Teks yang diberikan:
------------
Toba Samosir: Tradisi Kearifan Lokal Masyarakat Suku Batak
Direktori Wisata – Toba Samosir merupakan daerah destinasi wisata budaya untuk mengenal kearifan lokal masyarakat suku Batak. Di kawasan inilah kita akan mengenal dunia masa lalu dari masyarakat Batak.

Balige dan kecamatan sekitarnya bisa dikatakan pintu gerbang untuk kita melihat jejak budaya Batak Toba. Dan di kawasan Huta Tinggi ada sebuah perkampungan yang akan mengajak kita untuk melihat jejak kepercayaan masyarakat lokal dari dekat. Dan di sana terdapat sekelompok orang yang masih taat memeluk dan menjalankan agama asli Batak yaitu Parmalim. Di sinilah segala aspek keidupan budaya dan religi mengikuti tata cara Permalim. Dan sangat pantaslah bila kawasan Huta Tinggi lalu dianggap sebagai “kampung suci Batak yang tersisa”.
Dari informasi yang saya dapatkan, sebagian orang Batak juga menjuluki Huta Tinggi sebagai Bakara baru. Bakara sendiri merupakan kampung kecil yang indah di tepi Danau Toba, tempat ini terkenal dikarenakan terdapat istana kerajaan Sisingamangaraja, dan merupakan tempat lahir Si Raja batak terakhir yaitu Sisingamangaraja XII dan juga sebagai pahlawan nasional.
Konon, bagi penganut Permalim dianggap sebagai Raja Nasiak pertama, salah satu orang yang paling dihormati karena dianggap sebagai utusan dari Tuhan sendiri dan penebus dosa bagi kepercayaan mereka.
Bila kita masuk ke alam budaya Permalim di Huta Tinggi kita seolah-olah sedang berkelana ke dalam dunai spiritual Batak yang berbunyi, “Ketika matahari tepat di kepala, akan terdengar alunan lembut bunyi serunai yang dipadu dengan kecapi, grantung dan hesek, alat musik tradisional Batak Toba pada saat mereka mengawali ritual hari besar”.
Simbol-simbol budaya Batak terlihat di mana-mana. Dan para kau lelaki yang sudah berkeluarga akan menggunakan tali-tali putih sebagai pengikat kepala tanpa ekor dengan ulos yang disarungkan. Sedangkan untuk kaum perempuannya mereka menggunakan pakaian kebaya Batak dengan rambut yang dilipat rapi ke dalam. Mereka berbaris rapi di halaman bale pasogit yang menrupakan balai asal-usul rumah ibadat mereka.
------------
Kerjakan yang berikut:
1) Tulis kembali bagian tulisan tentang Toba Samosir yang dimulai dengan kata-kata "Konon, bagi penganut" dan berakhir dengan "bagi kepercayaan mereka.". Ganti "dihormati" dengan "dimuliakan".
2) Lanjutkan tulisan tentang Toba Samosir mulai dari bagian terakhirnya.

Entri yang disediakan:
------------
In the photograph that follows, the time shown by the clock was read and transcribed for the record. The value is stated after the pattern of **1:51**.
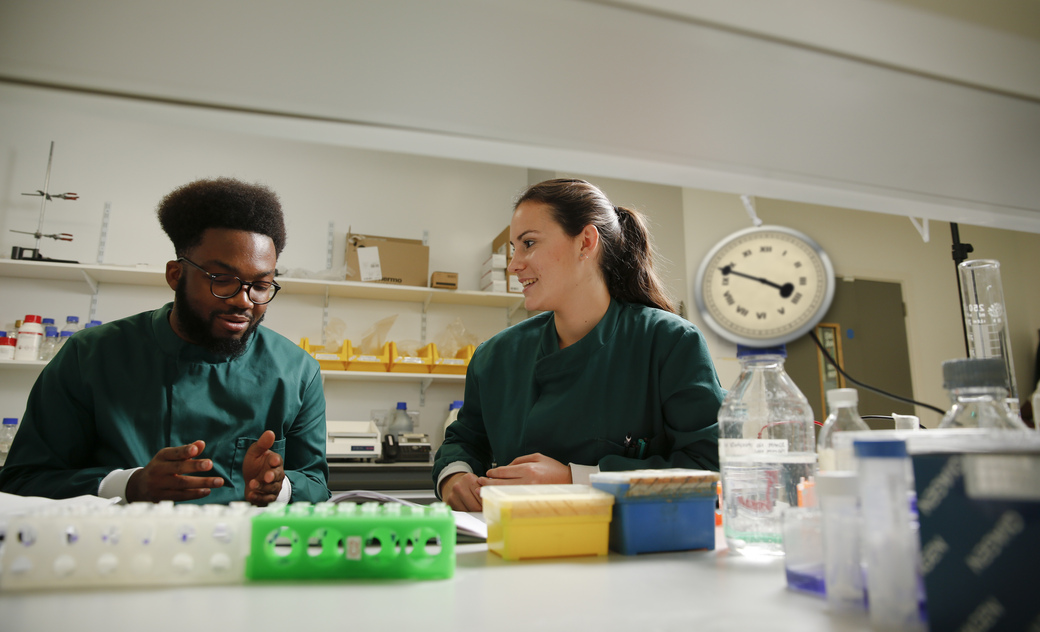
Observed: **3:48**
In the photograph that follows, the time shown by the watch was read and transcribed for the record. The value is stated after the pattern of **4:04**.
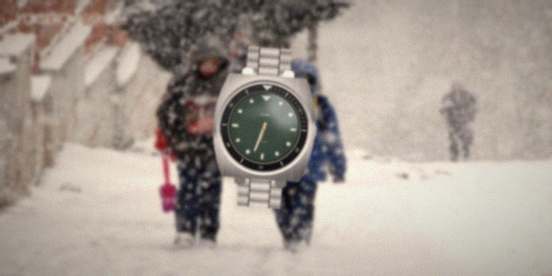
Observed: **6:33**
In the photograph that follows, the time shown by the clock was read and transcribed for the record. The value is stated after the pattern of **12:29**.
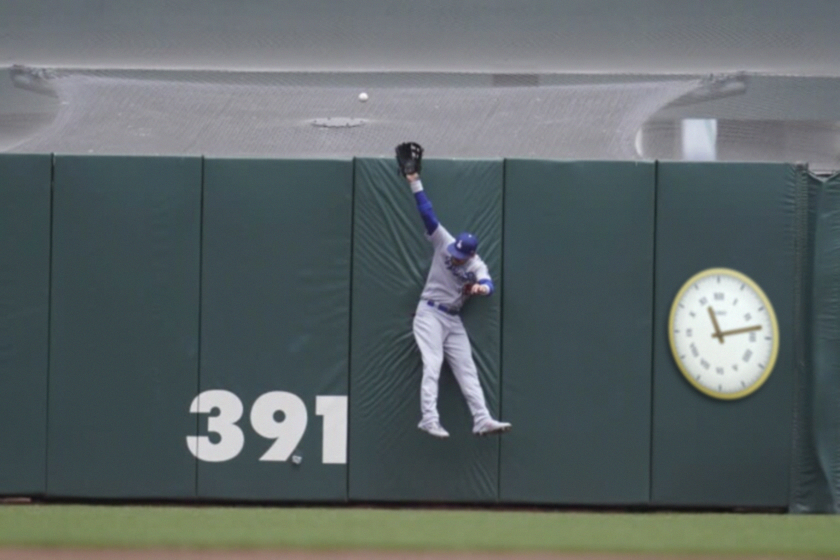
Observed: **11:13**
------------
Hasil pengerjaan tugas:
1)
Konon, bagi penganut Permalim dianggap sebagai Raja Nasiak pertama, salah satu orang yang paling dimuliakan karena dianggap sebagai utusan dari Tuhan sendiri dan penebus dosa bagi kepercayaan mereka.

2)
Setelah bunyi alunan musik sebagai pembuka berbunyi, ritual pun mulai dilakukan tanpa nyanyian, hanya diiringi musik ritmis gondang hasapi. Dengan takzim dan tangan tertutup di dada, mereka tunduk memuja Debata Mula jadi No Bolon. Ritual biasanya berlangsung ima jam tanpa henti, mulai pukul 12 siang sampai pukul 5 sore. Hanya diselingi tonggo-tonggo atau yang disebut dengan doa, tarian tor-tor, dan upacara persembahan.
Selain tradisi dan budaya, bagi kita yang melakukan perjalanan wisata di Huta Tinggi, kita pun dapat menikmati keindahan alamnya yang masih asri dan belum tercemar. Di kawasan ini pun kita dapat menemukan sebuah pemukiman yang masih tradisional dan tempat ritual masyarakat lokal seperti Bale paogit bagi masayrakat Permalim yang merupakan area sici atau yang dinamakan huta nabadia. Sekilas tempat ini seperti gereja dan sekaligu masjid. Bangunannya sendiri terlihat merip gereja, namun atapnya terlihat dalam bentuk kubah seperti masjid. Bentuk rumah mereka juga kebanyakan seragam dengan cat kuning dan berbentuk panggung.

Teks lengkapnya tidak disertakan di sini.